◆ DIRECTIVE: Output the lines of the data from the one containing "途遙遠，產品包裝或未處於完美狀態，本店將盡力確" through the end of the data, both ends included, as a JSON list of strings with one string per line. Leave out blank lines.

***** DATA EXCERPTS

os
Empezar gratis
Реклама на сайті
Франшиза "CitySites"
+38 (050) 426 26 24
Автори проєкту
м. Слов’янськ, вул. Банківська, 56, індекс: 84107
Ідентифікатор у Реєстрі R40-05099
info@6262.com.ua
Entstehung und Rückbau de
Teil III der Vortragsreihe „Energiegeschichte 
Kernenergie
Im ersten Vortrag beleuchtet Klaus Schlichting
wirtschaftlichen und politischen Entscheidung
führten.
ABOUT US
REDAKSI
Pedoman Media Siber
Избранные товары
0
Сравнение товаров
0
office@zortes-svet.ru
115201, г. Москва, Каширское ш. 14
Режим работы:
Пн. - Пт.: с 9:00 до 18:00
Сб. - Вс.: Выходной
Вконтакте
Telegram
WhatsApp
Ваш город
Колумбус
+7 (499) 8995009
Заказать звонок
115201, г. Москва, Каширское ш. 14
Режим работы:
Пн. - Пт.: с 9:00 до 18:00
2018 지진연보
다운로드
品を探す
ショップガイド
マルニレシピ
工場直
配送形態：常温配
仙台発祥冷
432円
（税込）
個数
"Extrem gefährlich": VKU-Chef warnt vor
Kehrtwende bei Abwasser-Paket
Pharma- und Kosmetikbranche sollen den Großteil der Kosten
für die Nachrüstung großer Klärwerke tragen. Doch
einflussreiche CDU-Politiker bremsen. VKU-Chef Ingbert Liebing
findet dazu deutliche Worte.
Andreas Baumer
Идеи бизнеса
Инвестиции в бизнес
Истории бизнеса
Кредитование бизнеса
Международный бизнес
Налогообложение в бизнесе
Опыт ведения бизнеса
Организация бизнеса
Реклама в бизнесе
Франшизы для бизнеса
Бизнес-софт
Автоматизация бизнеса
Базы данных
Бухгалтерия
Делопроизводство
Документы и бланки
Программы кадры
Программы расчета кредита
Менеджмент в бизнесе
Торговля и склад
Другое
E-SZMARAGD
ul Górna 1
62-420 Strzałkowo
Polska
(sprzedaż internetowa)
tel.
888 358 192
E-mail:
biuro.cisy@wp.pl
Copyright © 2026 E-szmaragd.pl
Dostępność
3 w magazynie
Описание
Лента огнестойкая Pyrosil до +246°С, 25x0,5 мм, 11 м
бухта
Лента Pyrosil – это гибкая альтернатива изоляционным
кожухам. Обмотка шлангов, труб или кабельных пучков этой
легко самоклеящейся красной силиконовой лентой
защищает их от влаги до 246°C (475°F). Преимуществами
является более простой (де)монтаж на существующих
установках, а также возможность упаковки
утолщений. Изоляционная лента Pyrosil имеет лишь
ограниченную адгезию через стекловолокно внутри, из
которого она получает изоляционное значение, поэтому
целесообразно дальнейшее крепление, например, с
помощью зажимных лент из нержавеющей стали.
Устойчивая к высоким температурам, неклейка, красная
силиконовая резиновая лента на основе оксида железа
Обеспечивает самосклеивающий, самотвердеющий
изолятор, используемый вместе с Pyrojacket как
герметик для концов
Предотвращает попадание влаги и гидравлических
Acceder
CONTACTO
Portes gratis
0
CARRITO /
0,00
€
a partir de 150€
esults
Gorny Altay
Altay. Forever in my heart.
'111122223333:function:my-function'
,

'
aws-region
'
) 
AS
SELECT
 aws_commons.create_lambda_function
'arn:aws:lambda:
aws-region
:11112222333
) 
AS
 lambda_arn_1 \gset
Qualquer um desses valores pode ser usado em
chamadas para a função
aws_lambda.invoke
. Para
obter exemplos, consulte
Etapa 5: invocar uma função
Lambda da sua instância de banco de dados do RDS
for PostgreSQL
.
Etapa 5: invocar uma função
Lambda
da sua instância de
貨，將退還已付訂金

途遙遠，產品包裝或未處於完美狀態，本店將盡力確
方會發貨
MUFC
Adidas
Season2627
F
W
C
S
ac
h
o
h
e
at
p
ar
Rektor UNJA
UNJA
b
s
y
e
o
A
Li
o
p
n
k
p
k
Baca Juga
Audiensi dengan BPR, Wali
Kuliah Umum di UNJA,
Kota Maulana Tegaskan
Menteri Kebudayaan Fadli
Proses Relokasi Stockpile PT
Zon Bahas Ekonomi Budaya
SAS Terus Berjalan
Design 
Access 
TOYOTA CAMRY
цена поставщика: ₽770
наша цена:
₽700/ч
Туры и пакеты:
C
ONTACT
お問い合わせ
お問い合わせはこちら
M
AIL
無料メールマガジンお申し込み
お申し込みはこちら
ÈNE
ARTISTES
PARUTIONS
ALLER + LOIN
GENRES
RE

**********

◆ SOLUTION:
[
  "途遙遠，產品包裝或未處於完美狀態，本店將盡力確",
  "方會發貨",
  "MUFC",
  "Adidas",
  "Season2627",
  "F",
  "W",
  "C",
  "S",
  "ac",
  "h",
  "o",
  "h",
  "e",
  "at",
  "p",
  "ar",
  "Rektor UNJA",
  "UNJA",
  "b",
  "s",
  "y",
  "e",
  "o",
  "A",
  "Li",
  "o",
  "p",
  "n",
  "k",
  "p",
  "k",
  "Baca Juga",
  "Audiensi dengan BPR, Wali",
  "Kuliah Umum di UNJA,",
  "Kota Maulana Tegaskan",
  "Menteri Kebudayaan Fadli",
  "Proses Relokasi Stockpile PT",
  "Zon Bahas Ekonomi Budaya",
  "SAS Terus Berjalan",
  "Design ",
  "Access ",
  "TOYOTA CAMRY",
  "цена поставщика: ₽770",
  "наша цена:",
  "₽700/ч",
  "Туры и пакеты:",
  "C",
  "ONTACT",
  "お問い合わせ",
  "お問い合わせはこちら",
  "M",
  "AIL",
  "無料メールマガジンお申し込み",
  "お申し込みはこちら",
  "ÈNE",
  "ARTISTES",
  "PARUTIONS",
  "ALLER + LOIN",
  "GENRES",
  "RE"
]